▶ _Problem details_: Everything from the line containing "Systems -- Addendum" through the last line of the records must be returned verbatim, and nothing outside that range.

▶ _Dataset extract_:
☆ ☆ ☆ ☆ ☆ ☆ ☆
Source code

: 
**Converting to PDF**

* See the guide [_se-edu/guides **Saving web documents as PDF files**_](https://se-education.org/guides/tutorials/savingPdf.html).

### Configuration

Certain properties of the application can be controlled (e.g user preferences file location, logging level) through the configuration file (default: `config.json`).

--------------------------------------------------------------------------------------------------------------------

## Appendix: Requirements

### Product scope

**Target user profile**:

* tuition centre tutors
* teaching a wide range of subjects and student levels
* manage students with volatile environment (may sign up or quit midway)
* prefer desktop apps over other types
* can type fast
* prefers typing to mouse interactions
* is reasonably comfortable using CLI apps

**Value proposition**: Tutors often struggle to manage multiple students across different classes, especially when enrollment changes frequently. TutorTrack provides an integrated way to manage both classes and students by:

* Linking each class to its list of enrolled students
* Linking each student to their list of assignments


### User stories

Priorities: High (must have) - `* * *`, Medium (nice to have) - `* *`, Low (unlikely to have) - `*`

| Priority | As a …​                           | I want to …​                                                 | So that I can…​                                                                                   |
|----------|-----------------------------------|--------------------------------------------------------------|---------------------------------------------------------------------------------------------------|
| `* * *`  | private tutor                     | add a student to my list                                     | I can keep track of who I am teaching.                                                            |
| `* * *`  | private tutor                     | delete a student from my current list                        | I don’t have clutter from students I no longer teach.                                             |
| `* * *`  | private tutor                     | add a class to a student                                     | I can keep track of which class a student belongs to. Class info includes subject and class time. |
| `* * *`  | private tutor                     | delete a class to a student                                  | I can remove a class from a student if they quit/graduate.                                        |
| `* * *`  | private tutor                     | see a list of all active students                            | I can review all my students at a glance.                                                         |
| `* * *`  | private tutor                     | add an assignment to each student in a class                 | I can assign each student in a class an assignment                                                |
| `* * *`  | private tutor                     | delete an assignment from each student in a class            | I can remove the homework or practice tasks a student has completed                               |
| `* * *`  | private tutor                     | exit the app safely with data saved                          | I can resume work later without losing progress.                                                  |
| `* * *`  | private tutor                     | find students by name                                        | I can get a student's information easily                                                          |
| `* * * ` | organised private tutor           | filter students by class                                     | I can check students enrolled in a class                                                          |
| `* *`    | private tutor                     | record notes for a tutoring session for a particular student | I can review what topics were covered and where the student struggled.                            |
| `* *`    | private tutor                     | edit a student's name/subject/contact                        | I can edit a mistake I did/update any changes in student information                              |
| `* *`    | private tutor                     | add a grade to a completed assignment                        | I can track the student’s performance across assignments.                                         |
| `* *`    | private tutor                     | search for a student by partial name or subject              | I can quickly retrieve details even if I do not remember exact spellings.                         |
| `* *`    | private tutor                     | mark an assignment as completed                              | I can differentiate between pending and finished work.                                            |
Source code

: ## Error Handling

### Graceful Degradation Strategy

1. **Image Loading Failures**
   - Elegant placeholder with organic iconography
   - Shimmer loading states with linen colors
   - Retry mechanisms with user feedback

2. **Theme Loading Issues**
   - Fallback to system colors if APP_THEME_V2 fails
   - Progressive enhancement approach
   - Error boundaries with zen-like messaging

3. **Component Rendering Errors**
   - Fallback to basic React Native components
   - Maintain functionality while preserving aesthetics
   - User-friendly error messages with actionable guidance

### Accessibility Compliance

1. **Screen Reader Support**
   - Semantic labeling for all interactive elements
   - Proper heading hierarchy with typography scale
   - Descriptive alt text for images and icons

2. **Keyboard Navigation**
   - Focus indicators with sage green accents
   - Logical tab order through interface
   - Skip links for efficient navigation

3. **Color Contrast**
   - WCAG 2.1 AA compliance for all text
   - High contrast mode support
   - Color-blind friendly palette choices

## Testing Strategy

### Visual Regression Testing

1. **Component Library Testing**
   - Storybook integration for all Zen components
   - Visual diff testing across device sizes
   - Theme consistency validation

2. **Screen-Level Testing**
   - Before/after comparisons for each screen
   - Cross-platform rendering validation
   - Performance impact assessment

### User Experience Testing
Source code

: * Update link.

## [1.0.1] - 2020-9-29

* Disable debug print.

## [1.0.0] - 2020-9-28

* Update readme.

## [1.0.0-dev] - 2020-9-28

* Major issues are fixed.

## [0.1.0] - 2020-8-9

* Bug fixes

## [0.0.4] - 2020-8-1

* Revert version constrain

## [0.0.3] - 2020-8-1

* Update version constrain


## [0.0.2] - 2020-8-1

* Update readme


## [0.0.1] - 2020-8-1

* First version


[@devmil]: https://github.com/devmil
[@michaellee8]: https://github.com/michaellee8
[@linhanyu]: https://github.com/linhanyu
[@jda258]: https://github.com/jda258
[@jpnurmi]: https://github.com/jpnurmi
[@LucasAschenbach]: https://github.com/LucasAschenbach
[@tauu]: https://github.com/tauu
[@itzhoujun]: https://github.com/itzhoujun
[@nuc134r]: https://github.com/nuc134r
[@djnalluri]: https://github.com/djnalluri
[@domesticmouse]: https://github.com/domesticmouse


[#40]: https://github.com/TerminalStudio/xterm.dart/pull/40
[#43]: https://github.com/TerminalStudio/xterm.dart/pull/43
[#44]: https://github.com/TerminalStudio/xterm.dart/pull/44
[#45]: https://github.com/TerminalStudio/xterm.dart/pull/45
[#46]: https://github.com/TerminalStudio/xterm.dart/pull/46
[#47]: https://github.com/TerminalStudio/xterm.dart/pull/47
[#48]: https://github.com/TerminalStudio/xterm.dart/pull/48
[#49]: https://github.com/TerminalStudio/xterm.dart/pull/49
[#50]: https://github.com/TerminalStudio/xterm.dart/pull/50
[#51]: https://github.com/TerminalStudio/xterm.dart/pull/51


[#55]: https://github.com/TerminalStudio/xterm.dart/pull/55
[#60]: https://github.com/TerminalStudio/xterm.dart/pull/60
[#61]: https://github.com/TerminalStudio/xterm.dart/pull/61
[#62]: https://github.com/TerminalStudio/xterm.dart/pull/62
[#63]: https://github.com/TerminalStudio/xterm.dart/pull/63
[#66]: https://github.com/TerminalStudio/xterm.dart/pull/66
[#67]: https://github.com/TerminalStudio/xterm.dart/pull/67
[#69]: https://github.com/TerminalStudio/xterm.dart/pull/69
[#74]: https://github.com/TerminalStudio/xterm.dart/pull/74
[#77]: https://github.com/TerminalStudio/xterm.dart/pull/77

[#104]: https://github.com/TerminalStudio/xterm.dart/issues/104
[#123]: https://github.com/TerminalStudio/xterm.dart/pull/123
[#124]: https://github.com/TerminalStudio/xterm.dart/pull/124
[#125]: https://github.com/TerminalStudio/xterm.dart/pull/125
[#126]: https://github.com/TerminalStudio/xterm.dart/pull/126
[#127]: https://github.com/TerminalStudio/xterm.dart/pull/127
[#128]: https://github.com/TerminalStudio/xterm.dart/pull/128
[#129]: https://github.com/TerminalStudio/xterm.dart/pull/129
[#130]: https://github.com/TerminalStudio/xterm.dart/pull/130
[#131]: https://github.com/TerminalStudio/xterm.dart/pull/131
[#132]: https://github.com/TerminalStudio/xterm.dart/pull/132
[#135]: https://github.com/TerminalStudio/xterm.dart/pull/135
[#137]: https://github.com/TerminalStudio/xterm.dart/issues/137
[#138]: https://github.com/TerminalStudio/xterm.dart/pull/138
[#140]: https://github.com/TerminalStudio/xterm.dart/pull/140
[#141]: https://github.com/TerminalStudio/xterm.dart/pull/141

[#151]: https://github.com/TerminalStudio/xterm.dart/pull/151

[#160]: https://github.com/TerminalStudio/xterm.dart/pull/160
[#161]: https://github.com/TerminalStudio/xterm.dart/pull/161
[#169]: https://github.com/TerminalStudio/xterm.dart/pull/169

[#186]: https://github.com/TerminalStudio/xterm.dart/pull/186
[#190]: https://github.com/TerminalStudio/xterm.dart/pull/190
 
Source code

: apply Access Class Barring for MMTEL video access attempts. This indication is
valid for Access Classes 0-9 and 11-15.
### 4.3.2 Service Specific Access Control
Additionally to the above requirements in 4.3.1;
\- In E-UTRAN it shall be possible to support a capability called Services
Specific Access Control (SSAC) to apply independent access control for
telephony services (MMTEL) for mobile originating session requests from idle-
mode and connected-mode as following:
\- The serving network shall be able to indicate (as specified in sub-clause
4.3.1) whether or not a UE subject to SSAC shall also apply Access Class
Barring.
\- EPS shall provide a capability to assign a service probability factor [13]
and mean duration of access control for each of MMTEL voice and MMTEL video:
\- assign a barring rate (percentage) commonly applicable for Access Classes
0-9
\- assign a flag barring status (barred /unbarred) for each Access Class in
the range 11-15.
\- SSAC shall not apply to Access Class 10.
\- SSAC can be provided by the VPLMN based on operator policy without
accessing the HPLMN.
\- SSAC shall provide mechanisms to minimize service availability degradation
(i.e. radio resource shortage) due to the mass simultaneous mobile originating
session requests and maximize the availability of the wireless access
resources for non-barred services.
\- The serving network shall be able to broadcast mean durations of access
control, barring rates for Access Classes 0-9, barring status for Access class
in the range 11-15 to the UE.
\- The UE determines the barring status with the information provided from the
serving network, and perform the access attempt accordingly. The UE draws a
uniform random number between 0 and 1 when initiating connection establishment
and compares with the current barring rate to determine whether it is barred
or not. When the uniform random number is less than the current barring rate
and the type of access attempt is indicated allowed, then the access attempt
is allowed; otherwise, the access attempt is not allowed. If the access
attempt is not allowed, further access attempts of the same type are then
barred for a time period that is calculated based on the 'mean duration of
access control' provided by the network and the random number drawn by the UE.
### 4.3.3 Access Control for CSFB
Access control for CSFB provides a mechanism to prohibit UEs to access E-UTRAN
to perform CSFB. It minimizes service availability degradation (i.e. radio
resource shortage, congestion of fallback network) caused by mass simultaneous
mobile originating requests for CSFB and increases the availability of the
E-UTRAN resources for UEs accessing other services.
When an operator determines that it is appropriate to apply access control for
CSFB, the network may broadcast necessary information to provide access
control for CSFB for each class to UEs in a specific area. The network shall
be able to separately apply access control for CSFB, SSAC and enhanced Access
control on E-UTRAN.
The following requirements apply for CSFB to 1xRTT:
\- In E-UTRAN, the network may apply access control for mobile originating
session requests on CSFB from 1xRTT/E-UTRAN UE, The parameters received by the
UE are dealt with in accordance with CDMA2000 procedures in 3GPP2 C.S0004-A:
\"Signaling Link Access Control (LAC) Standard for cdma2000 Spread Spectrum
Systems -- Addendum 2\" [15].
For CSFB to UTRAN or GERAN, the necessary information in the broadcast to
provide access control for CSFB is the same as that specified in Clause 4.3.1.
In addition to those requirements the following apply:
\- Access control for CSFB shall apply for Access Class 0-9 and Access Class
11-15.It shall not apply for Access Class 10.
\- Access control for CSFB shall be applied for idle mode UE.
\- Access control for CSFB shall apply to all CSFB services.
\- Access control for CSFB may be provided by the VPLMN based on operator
☆ ☆ ☆ ☆ ☆ ☆ ☆
▶ _Solved exercise_:
Systems -- Addendum 2\" [15].
For CSFB to UTRAN or GERAN, the necessary information in the broadcast to
provide access control for CSFB is the same as that specified in Clause 4.3.1.
In addition to those requirements the following apply:
\- Access control for CSFB shall apply for Access Class 0-9 and Access Class
11-15.It shall not apply for Access Class 10.
\- Access control for CSFB shall be applied for idle mode UE.
\- Access control for CSFB shall apply to all CSFB services.
\- Access control for CSFB may be provided by the VPLMN based on operator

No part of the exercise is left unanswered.